Dave ignored that and started questioning us about where Kyle had hit momma thylacine. We couldn't help him on that. We decided to see if Kyle would take us back to where he hit the thylacine when he got off of work. Cindy stayed with Mrs. Rickert and Dave came with the rest of us when we drove back to Liver Damage in Kyle's van.
Bars close at two in the morning around here—city ordinance, so we made sure Kyle could go back with us and waited around until the bar closed.
Kyle didn't have much trouble finding the spot where he had hit the thylacine. He had been slowing down for a stop sign when the thing ran in front of his van, which was why the collision didn't kill momma thylacine instantly. He parked the van near the stop sign and we quickly found hair and blood on the shoulder of the road. Dave put the hair and a little bit of blood that he scraped off the pavement into a baggy, and then we started backtracking mommy thylacine.
Now at that point I would have figured that things couldn't get much weirder. They did though.
I didn't know it at the time, but Dave had done a lot of fieldwork in getting his doctorate. Somewhere along the line he learned how to be a pretty good tracker. It had rained earlier in the day, which helped too.

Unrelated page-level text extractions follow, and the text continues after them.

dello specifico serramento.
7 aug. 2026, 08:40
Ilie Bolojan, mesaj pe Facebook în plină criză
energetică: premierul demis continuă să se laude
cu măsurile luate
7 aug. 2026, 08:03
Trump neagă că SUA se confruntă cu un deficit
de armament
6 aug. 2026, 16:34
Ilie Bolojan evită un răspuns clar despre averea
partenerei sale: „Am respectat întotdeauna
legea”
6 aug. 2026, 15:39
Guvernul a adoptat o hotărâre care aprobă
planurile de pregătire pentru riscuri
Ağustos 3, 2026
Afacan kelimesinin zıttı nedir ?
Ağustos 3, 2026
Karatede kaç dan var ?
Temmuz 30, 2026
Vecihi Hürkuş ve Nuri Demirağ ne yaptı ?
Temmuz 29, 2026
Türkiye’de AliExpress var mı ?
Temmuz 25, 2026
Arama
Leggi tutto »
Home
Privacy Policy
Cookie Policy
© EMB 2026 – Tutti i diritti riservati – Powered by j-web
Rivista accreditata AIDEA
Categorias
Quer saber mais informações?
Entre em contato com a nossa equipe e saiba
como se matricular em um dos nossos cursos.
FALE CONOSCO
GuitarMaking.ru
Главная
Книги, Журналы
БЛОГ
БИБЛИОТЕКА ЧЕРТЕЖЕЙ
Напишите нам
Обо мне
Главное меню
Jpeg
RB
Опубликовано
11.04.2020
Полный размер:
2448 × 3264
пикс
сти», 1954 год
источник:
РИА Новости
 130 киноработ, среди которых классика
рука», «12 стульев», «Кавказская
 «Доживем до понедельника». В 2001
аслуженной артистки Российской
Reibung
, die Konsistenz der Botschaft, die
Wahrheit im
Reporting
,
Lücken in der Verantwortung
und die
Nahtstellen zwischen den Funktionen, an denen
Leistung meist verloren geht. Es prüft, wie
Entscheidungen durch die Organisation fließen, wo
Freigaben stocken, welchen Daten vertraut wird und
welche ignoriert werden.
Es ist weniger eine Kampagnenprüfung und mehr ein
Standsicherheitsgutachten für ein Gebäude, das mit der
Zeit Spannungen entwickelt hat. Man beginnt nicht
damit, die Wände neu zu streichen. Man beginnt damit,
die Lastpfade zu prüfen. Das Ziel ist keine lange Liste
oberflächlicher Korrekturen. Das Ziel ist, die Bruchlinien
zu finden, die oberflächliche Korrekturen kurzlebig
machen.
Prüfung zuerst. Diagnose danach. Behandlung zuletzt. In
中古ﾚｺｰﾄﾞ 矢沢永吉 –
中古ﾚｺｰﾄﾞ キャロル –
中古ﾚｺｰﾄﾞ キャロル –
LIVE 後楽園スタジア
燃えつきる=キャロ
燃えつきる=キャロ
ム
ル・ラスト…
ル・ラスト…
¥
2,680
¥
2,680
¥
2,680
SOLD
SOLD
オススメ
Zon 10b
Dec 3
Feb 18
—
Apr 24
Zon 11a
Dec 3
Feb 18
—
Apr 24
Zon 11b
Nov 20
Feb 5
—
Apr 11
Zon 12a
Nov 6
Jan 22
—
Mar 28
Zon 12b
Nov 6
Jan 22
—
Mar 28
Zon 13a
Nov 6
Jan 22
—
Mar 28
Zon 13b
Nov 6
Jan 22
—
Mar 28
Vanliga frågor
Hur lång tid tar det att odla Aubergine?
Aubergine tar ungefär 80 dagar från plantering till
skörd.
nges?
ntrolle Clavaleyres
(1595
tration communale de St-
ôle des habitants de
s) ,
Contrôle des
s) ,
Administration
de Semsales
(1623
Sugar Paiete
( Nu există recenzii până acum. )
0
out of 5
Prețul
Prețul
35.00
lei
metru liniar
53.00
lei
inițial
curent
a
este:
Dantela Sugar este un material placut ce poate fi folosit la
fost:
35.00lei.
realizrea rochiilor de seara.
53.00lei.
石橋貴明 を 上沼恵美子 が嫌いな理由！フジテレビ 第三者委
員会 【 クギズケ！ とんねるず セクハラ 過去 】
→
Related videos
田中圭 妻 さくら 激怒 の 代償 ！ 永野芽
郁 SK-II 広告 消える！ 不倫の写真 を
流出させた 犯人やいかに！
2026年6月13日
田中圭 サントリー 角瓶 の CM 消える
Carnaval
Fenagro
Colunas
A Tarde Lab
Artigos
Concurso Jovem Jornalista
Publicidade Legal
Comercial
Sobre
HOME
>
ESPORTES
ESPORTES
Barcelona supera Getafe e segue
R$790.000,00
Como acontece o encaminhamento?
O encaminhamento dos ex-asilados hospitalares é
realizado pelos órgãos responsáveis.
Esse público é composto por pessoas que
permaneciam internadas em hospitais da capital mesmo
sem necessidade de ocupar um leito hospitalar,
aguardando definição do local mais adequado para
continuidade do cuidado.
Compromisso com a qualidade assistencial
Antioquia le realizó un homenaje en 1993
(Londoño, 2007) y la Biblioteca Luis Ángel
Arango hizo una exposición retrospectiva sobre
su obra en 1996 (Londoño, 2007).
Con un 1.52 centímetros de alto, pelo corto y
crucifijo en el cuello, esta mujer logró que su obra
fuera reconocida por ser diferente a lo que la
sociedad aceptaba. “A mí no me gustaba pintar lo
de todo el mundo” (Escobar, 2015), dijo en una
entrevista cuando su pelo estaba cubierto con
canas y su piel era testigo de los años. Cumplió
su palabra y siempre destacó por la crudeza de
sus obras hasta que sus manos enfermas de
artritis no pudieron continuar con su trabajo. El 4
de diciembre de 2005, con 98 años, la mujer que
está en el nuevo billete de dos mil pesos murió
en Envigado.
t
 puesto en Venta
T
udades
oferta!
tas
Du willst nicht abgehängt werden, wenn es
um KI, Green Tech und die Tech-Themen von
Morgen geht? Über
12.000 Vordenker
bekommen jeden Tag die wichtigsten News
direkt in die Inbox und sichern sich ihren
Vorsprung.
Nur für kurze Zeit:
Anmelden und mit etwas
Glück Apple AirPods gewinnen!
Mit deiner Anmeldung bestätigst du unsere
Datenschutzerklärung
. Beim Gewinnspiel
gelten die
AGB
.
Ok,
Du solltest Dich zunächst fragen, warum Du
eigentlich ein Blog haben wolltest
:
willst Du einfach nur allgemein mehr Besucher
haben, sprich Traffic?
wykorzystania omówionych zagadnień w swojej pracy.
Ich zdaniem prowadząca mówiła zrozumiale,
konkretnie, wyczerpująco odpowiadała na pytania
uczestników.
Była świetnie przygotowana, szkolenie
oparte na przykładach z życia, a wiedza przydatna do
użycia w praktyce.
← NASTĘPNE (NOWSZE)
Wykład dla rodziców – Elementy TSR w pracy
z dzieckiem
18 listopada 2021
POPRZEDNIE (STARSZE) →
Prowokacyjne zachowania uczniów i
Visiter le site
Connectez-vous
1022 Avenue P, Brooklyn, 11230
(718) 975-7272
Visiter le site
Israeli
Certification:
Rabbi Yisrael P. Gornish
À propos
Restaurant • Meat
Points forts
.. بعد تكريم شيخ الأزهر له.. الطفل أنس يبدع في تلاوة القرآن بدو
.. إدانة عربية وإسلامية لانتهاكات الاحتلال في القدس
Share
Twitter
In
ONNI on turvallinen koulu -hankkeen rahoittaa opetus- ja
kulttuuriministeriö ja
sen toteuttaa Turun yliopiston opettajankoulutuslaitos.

In any case, Dave worked his way back along the thylacine's trail through the cornfield, working by the light of a flashlight.
Dave followed the trail for about fifty yards, with us following him. After those fifty yards he stopped abruptly.
Earl started to go around him, but Dave grabbed his arm. "I wouldn't do that."
We all gathered around and looked at the scene that Dave's flashlight revealed. A man in an animal-hide loincloth was laying face-up in the dirt. He was obviously dead, with much of the back of his head gone. A faint dome of shimmering blue light rose like a transparent igloo around and over the body.
The dead man still held something shaped vaguely like a pistol in his hand. His skin was dark and he looked sort of like a picture of an Australian aborigine I saw once in a National Geographic.
The bottom of the shimmering blue dome was surrounded by a ring of dead bugs. I smelled a faint odor of burned flesh or burned insect.
As we watched, a moth attracted by the flashlight flew into the blue light. We heard a snapping sound, like the kind bug zappers make, and the moth disappeared. Earl picked up a rock and tossed it at the dome. The rock disintegrated with a flash and a much louder zapping sound when it hit the dome.
Earl said, "We'd better call the police."
Kyle took a deep breath. "I'm not sure police and thylacines mix."